Худшее для меня — это то, что я больше не могу горевать о смерти Джека, — сказала Кэтрин. — Оказалось, что я почти не знала его при жизни. Джек, которого я любила, и Джек, который любил Мойру Боланд и занимался контрабандой, разные люди. Как можно горевать о незнакомце? Джек сам во всем виноват.
Ты могла бы горевать об отце своей дочери, — предложил Роберт.
Такая мысль приходила в голову Кэтрин и раньше.
Она глянула в сторону Мэтти. Дочь как раз разрезала брюхо рыбы от жабр до хвоста.
Пойду посмотрю, что она делает, — сказал Роберт.
Внезапно в голову Кэтрин пришла неожиданная мысль: в определенном смысле поведение Роберта зимой похоже на то, как она сейчас сама поступает с Мэтти. Он не был полностью откровенен с Кэтрин, а она, в свою очередь, скрывает кое-что от дочери.
Женщина повернула голову, посмотрела в сад и увидела это.
Так вот ты где! — тихо сказала она самой себе.
Услышав удивление в голосе матери, Мэтти прекратила полосовать рыбу ножом и с интересом уставилась на Кэтрин.

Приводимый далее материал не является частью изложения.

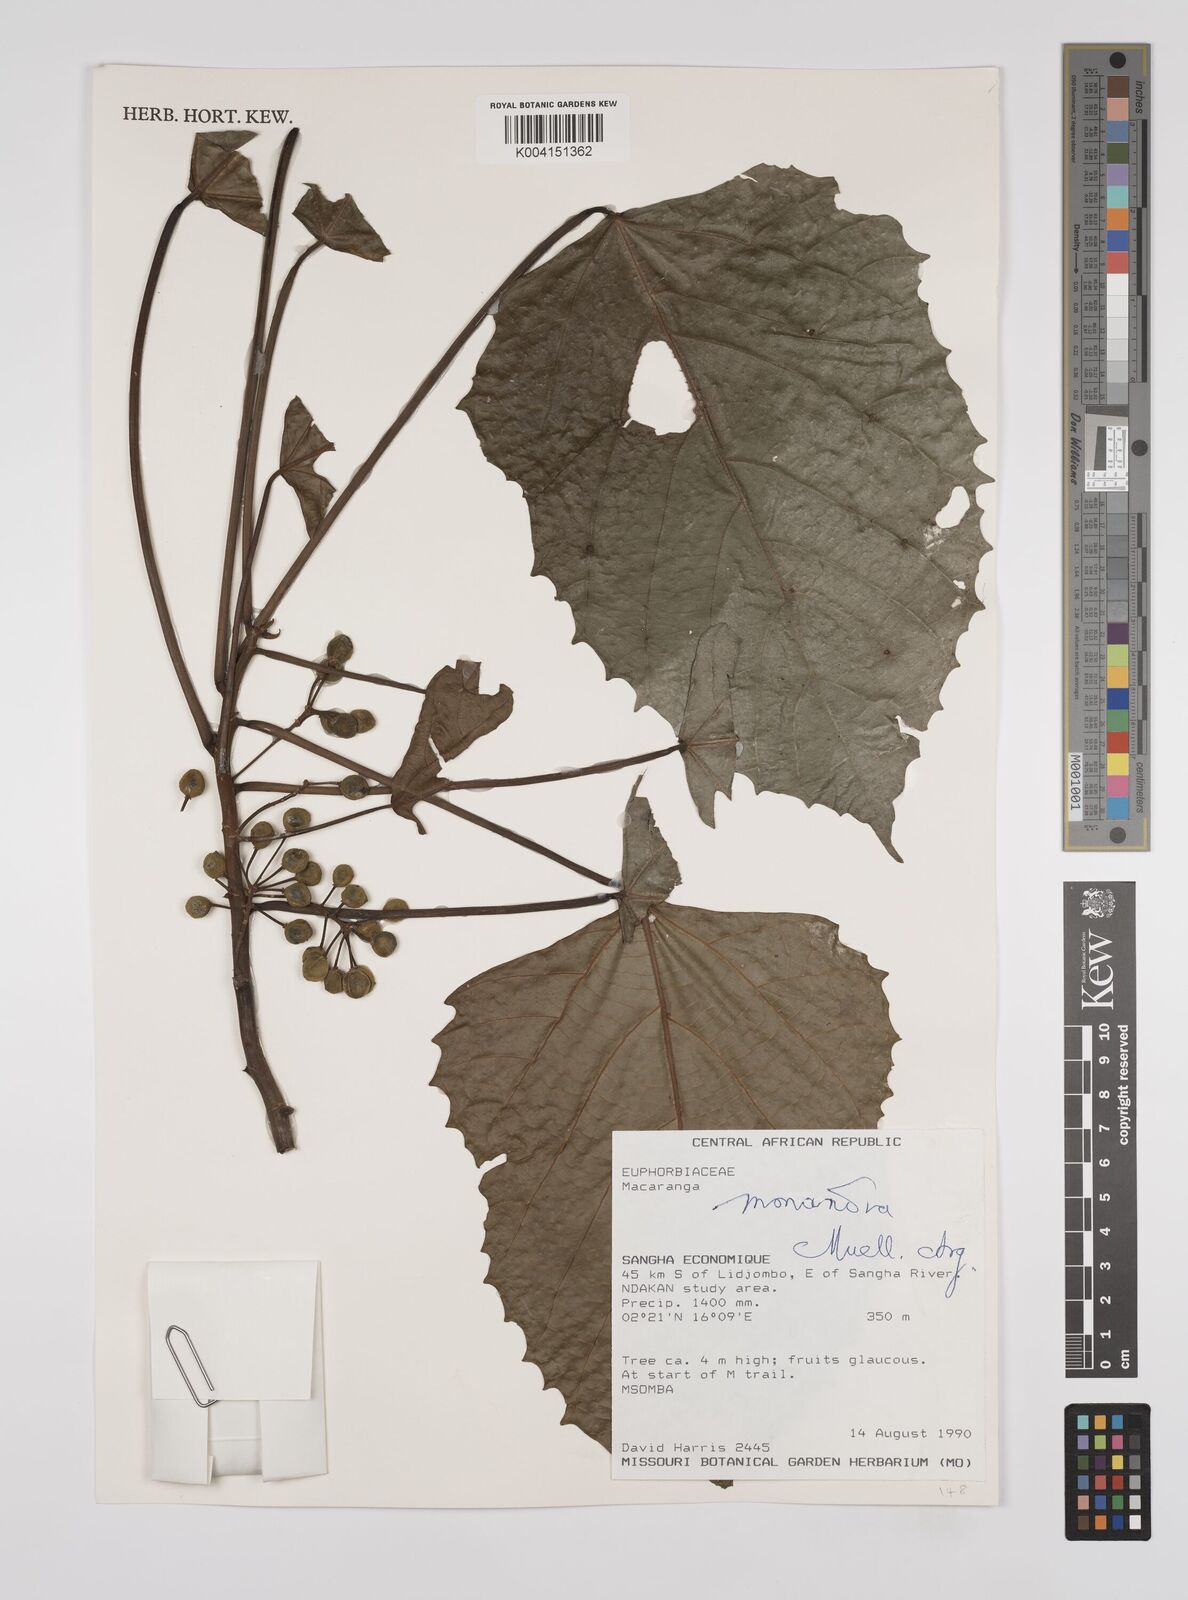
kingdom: Plantae
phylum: Tracheophyta
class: Magnoliopsida
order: Malpighiales
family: Euphorbiaceae
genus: Macaranga
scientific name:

Я нашла часовню, — попыталась объяснить ей мать.
Что? — не поняла Мэтти.
Когда-то в саду стояла часовня. Видите полукруглую клумбу на месте разрушенного строения? А эта мраморная штуковина, которую я ошибочно приняла вначале за каменную скамью, служила когда-то алтарем.
Девочка минуту смотрела на сад, но так ничего и не поняла из того, что говорила ей мать.
Кэтрин представила себе облаченных в белоснежные одеяния сестер ордена святого Иоанна Крестителя Бинфайсанского, которые, опустившись на колени, молятся вокруг мраморного алтаря в деревянной часовне. Что с ней случилось? Скорее всего, часовня сгорела во время пожара, остался один лишь алтарь.
Женщина подошла ближе к саду.
«Люди замечают лишь то, что готовы увидеть», — подумала она.
Я принесу что-нибудь попить, — очень гордясь своим открытием, сказала Кэтрин.